Eric Odynocki
2 Poems
Mamá sighs with relief
She shakes her head when one channel
rally-cries the border! the border!
It’s never the northern, says my sister on the opposite couch.
My sister who takes after babcia, not abuela.
Honey brown hair, button nose, even
her folded hands as she sleeps. Not
mamá’s black halo, large eyes. Echoes
of pogrom and wheat not conquista and maíz.
Once, with my sister in the stroller,
a neighbor leaned in and whispered to mamá,
Is she his? Another time someone asked
if she was babysitting. Love was not the only reason
mamá kept papa’s photo in her wallet.
When another channel reveals who the gunman
targeted in that Walmart, mamá shuts off the news
and looks at my sister. I’m glad, mamá says.
My sister looks up from her phone.
I’m so glad you don’t look like me.
Subtitles
Scene opens: I am five years old sitting
beneath the magenta and cyan swirls
of the amates hanging in our living room.
So much luster on something so withered.
Three paintings like sentinels watching
a son in a strange land learn about his
mamá’s homeland while watching Donald Duck
galavant through Mexico with Panchito Pistoles,
a red rooster in sombrero and chaleco de charro.
In one scene, a dancer whirls in a dress
of red and pink blossoms on black.
The shivering marimbas in minor waltz
is my favorite melody.

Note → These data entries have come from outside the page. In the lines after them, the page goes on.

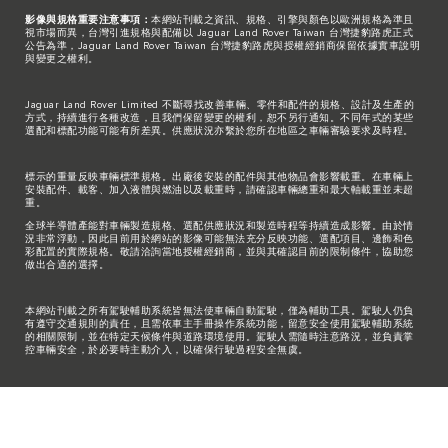
影像與規格重要注意事項：
本網站刊載之資訊、規格、引擎與顏色以歐洲規格為準且
視市場而異，台灣引進規格與配備以 Jaguar Land Rover Taiwan 台灣捷豹路虎正式
公告為準，Jaguar Land Rover Taiwan 台灣捷豹路虎與授權經銷商保留依據實車說明
與變更之權利。
Jaguar Land Rover Limited 不斷尋找改善車輛、零件和配件的規格、設計及生產的
方式，持續進行各種改造，且我們保留變更的權利，恕不另行通知。不同年式的某些
選配和標配功能可能有所差異。供應狀況亦繫於您所在地區之車輛審驗要求及時程。
標示的重量反映車輛標準規格。出廠後安裝的配件與其他物品會影響載重。在車輛上
安裝配件、載客、加入液體與燃油以及載重時，請確認車輛總重和最大軸載重並未超
重。
全球半導體產能對車輛製造規格、選配供應狀況和製造時程等持續造成影響。由於情
況非常浮動，因此目前用於網站的影像可能無法充分反映功能、選配項目、邊飾和色
彩配置的實際規格。敬請洽詢當地授權經銷商，並與其確認目前的限制條件，協助您
做出合適的選擇。
本網站刊載之所有駕駛輔助系統皆無法使車輛自動駕駛，僅為輔助工具。駕駛人仍負
有遵守交通規則的責任，且需依車主手冊操作系統功能，留意安全使用駕駛輔助系統
的相關限制，並在特定天候條件與道路環境使用。駕駛人需隨時注意路況，並負責掌
控車輛安全，於必要時主動介入，以確保行駛過程安全無虞。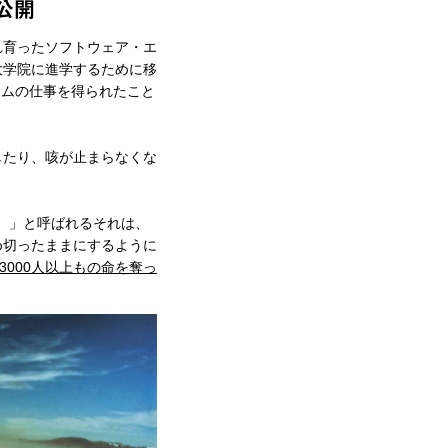
公開
れ育ったソフトウェア・エ
大学院に進学するために移
タイムの仕事を得られたこと
したり、咳が止まらなくな
g）」と呼ばれるそれは、
め切ったままにするように
3000人以上もの命を奪っ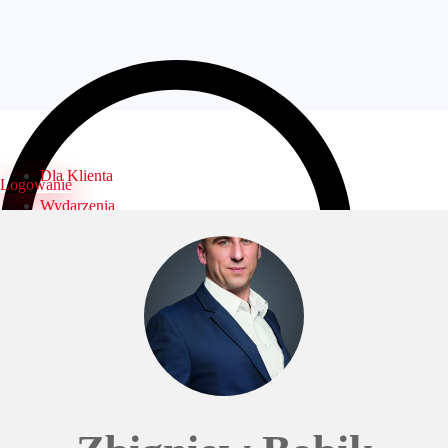
Dla Klienta
Logowanie
Wydarzenia
Biura
Specjaliści
Dni otwarte
FAQ
Kontakt
Logowanie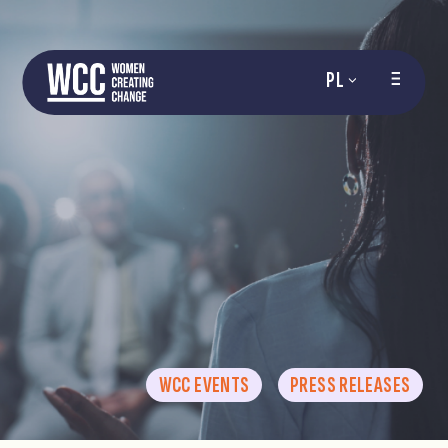
PL
WCC EVENTS
PRESS RELEASES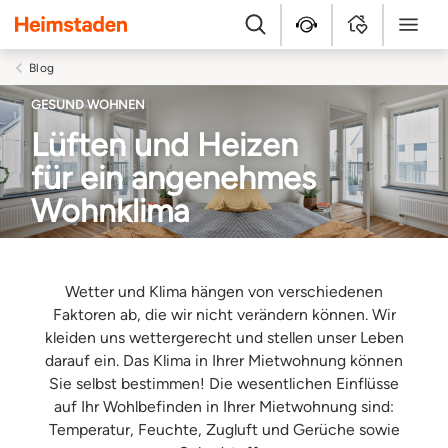
Heimstaden
Suche
Kundenservice
MyHome
Menü
Blog
GESUND WOHNEN
Lüften und Heizen
für ein angenehmes
Wohnklima
Wetter und Klima hängen von verschiedenen
Faktoren ab, die wir nicht verändern können. Wir
kleiden uns wettergerecht und stellen unser Leben
darauf ein. Das Klima in Ihrer Mietwohnung können
Sie selbst bestimmen! Die wesentlichen Einflüsse
auf Ihr Wohlbefinden in Ihrer Mietwohnung sind:
Temperatur, Feuchte, Zugluft und Gerüche sowie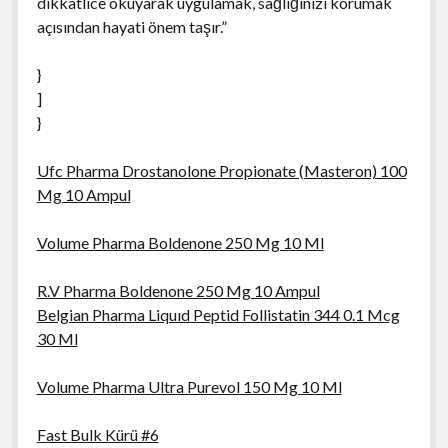
dikkatlice okuyarak uygulamak, sağlığınızı korumak
açısından hayati önem taşır.”
}
]
}
Ufc Pharma Drostanolone Propionate (Masteron) 100
Mg 10 Ampul
Volume Pharma Boldenone 250 Mg 10 Ml
R.V Pharma Boldenone 250 Mg 10 Ampul
Belgian Pharma Liquıd Peptid Follistatin 344 0.1 Mcg
30 Ml
Volume Pharma Ultra Purevol 150 Mg 10 Ml
Fast Bulk Kürü #6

I ask mamá to name it
and she answers, La Sandunga, and I love
how the name undulates on my tongue,
a name that, in mamá’s voice, reverbs with ancestors.
Flashforward thirty years and that movie starts
with a disclaimer. I see another cartoon
by the same studio but this time the story unfolds
not through tourist eyes. Another familiar song plays.
And when I say familiar, I mean like family.
A matriarch sings La Llorona and it’s not
background noise.
There is also a series
streaming for children like I was: one foot here
and another elsewhere. A fantasy
series that supplants the fog of Medieval Europe
with a Mesoamerican sun. No knights with steel
but warriors with obsidian. No flitting fae but poised pantheons.
Flashback: childhood going to the library on weekends.
It was easy to find hardbacks of the tales papa
would share from his armchair; legends that serfs
would tell each other by hearths while winter roared outside.
So much glossy paper and petrykivka of Baba Yaga,
Prince Ivan, and Koschei. So much red and gold on black.
When I looked for similar characters but with
Spanish or pre-Columbian names, the cards
in the catalog hissed into a silent moral.
Of who can be the saved. The heroes. The miraculous.
Bio
Eric Odynocki is a first-generation American writer whose parents come from Mexico and Ukraine. Eric’s work has been nominated for Best Small Fictions and has appeared in Jabberwock Review, The Brooklyn Review, PANK, and elsewhere. When not teaching Spanish or Italian, Eric is an MFA student at Stony Brook Southampton.